Environmental groups like the Wilderness Society are watching these changes unfold, as well. “Either there’s less snow melt or it’s melting earlier or a combination of the two, which is the worst option,” explained communications manager Neil Shader.
The Colorado Water Conservation Board is preparing for a state that climate change models show will warm 4 degrees by 2050. This means, among other challenges, that clean water resources will become more precious than ever. You can see the projects underway at the CWCB website. One study is looking at the availability of water from the Colorado River and how the state can best manage that critical resource.
The need for water and the pressures of climate change present a challenging question for a state that already allows thousands of oil and gas wells, even on some public lands. Today’s advanced hydraulic fracturing for natural gas famously uses millions of gallons of water resources and pollutes that water in the process. The Wilderness Society’s Shader explained that while some drilling might be okay, it might be problematic at least in some cases, “The idea of allowing some oil and gas drilling is going to mean some farms don’t have irrigation water or a city doesn’t have enough clean drinking water.”

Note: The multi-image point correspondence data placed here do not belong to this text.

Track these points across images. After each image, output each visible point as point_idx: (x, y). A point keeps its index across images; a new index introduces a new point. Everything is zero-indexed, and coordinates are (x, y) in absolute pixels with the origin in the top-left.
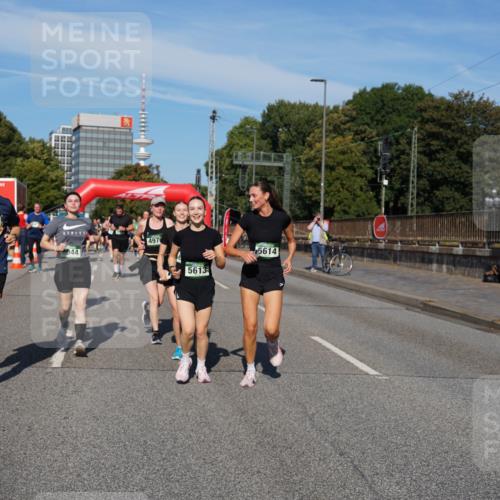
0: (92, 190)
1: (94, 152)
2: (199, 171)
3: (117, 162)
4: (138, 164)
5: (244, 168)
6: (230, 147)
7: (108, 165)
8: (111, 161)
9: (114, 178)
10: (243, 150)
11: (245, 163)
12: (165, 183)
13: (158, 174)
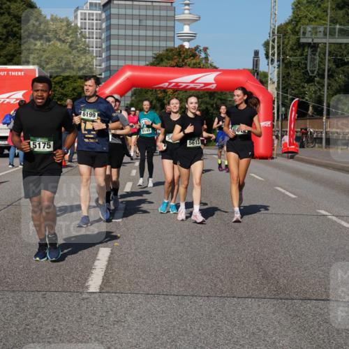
0: (128, 79)
1: (129, 32)
2: (256, 53)
3: (156, 44)
4: (182, 46)
5: (314, 47)
6: (296, 21)
7: (146, 48)
8: (149, 43)
9: (152, 64)
10: (314, 25)
11: (315, 41)
12: (215, 69)
13: (206, 58)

In a recent article on its website, the Wilderness Society worded even more strongly its concerns about oil and gas drilling’s effects on both Colorado’s water and air. The article notes, “Irresponsible oil and gas development not only pollutes our air and water, it damages the ecosystems that make up our wildlands as well.” Colorado citizens have been speaking up about their concerns.
Changes in air, water, snowpacks and entire ecosystems mean unprecedented challenges to the Centennial state with its famous columbine flowers and greenback cutthroat trout. The signs around 11,000 feet in the alpine tundra warn hikers to tread lightly, “restoration area” it says, “stay on the trail.” If only it were still that simple to preserve the West’s precious water resources.